De la época en la que trabajaba con arte prehistórico guardo un aprendizaje que me parece realmente valioso y que se puede aplicar perfectamente a la gastronomía: por supuesto que hay obras cumbre que tenemos que conocer, estudiar, analizar desde todas las perspectivas y que debemos emplear como referencia.
Junto a ellas, sin embargo, hay otras obras secundarias sin las cuales no podemos entender esa obra maestra, trabajos que validan una tendencia, que explican un detalle o que hacen que lo otro, por comparación, resulte excepcional. Y por detrás de estas hay otras, de interés absoluto más relativo, igualmente necesarias para entender el conjunto.
La gran historia, esa que nos enseñaron con criterios casi decimonónicos en la escuela, la de los reyes, las batallas y las fechas imprescindibles, no existe sin la otra historia, la secundaria que, a su vez, se asienta en pequeñas historias cotidianas dando forma a una pirámide de la que nos empeñamos en ver únicamente el vértice pero que no podría existir sin su base. La historia, como la gastronomía, es fractal. La gran escala no puede existir sin la pequeña.

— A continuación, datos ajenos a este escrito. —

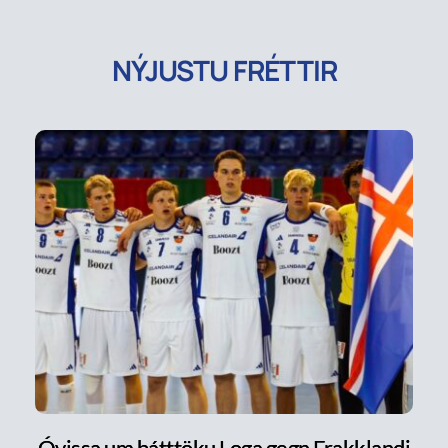
NÝJUSTU FRÉTTIR
Óvissa um þátttöku Loga gegn Frakklandi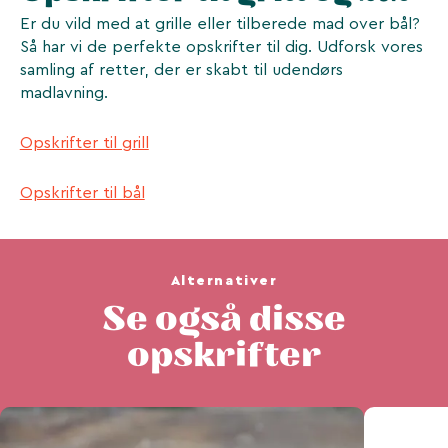
Er du vild med at grille eller tilberede mad over bål?
Så har vi de perfekte opskrifter til dig. Udforsk vores
samling af retter, der er skabt til udendørs
madlavning.
Opskrifter til grill
Opskrifter til bål
Alternativer
Se også disse
opskrifter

Es precisamente por eso por lo que empeñarnos en hablar sólo de 40 restaurantes deja fuera de la foto buena parte del paisaje y, poco a poco, lo va esquilmando. Nuestra responsabilidad es la de abrir el campo, la de ejercer de gran angular; dar voz a otras propuestas, hacer que aparezcan, que se entienda su aportación, fundamental para que el impulso llegue a todos los rincones. Tenemos que hablar de los casos excepcionales, pero también de todo aquello que les da sentido y de todo lo que da forma al contexto.
80.000 restaurantes en España, cientos de miles de pequeños productores, mercados, tiendas, militantes de la gastronomía que están consiguiendo que algunas realidades pervivan contra viento y marea; recuperadores de la tradición, escritores, investigadores, distribuidores, cocineras y cocineros de todo tipo. Y, sin embargo, todo eso ocupa un papel secundario en cuanto a visibilidad frente al enésimo proyecto del cocinero-empresario del que hay que hablar este mes.
No defiendo que haya que quitarles voz a los más mediáticos, aunque a veces sí que estaría bien modular un poco la intensidad, para qué vamos a negarlo. Lo que sí que creo es que somos suficientes personas escribiendo, suficientes medios, suficientes plataformas como para dar más voz a más realidades. Hay sitio para todos.
La gastronomía es un fenómeno global, diverso y colectivo o no es. Mientras nos empeñemos en la deificación, en los rankings, en crear estrellas más o menos fugaces seguiremos consolidando la visión de este mundillo como un gigantesco reality show. Y eso es justo lo opuesto de lo que necesitamos.
La gastronomía es un sector plural, con los pies en la tierra, silencioso y muchas veces ingrato, no lo olvidemos. Claro que hacen falta vértices representativos, pero no perdamos nunca de vista que para que ese vértice exista, tiene que existir toda una pirámide debajo de él. Y que si no la contamos, estamos, poco a poco, minando sus cimientos.